What to work on: Please pull out every line in the data below that contains the word "image".

Information:
=======

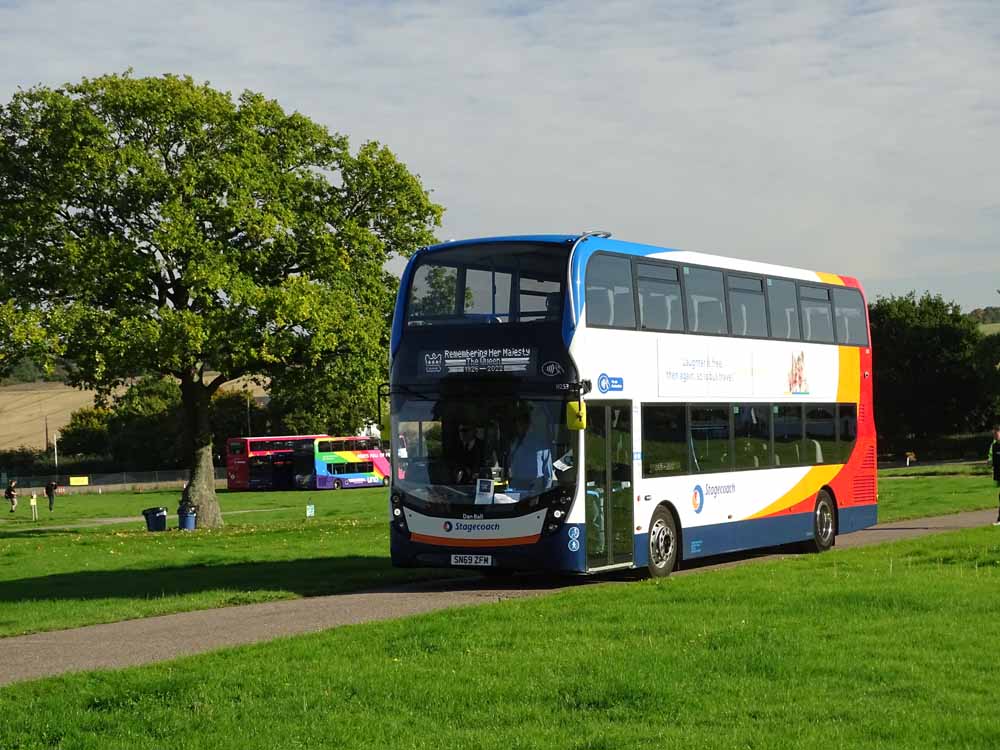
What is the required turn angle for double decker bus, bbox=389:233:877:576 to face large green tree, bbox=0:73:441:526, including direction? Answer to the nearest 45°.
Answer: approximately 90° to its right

=======

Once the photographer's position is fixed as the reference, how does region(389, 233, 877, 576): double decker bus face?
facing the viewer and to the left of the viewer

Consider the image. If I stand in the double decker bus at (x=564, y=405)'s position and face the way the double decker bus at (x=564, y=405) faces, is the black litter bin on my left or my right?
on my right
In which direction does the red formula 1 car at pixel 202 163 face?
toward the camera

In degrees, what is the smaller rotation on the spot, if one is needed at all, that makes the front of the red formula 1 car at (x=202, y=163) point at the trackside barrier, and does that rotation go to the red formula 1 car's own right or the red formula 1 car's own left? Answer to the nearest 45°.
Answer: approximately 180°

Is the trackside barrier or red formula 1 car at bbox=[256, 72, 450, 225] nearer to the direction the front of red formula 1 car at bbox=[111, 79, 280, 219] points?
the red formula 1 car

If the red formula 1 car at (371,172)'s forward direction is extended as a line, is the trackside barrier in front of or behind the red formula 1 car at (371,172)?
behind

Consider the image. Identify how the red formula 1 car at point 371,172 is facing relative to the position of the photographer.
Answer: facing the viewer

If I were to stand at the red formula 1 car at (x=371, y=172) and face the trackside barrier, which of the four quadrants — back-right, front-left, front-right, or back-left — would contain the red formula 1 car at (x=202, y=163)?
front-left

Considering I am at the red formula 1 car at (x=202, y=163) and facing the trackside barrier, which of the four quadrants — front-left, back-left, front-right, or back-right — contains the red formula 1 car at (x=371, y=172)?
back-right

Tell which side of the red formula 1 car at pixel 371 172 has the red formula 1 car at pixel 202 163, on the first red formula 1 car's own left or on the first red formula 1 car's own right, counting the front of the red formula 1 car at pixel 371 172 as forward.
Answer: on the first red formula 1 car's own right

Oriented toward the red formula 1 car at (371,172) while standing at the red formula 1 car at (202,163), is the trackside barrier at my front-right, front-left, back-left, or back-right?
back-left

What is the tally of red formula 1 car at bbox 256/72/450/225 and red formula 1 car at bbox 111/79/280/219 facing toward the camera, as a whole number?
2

=======

Your response:
Consider the image. If I stand in the double decker bus at (x=564, y=405)'s position and face the way the double decker bus at (x=564, y=405) faces, is the black litter bin on my left or my right?
Consider the image. Identify how the red formula 1 car at point 371,172 is facing relative to the position of the photographer.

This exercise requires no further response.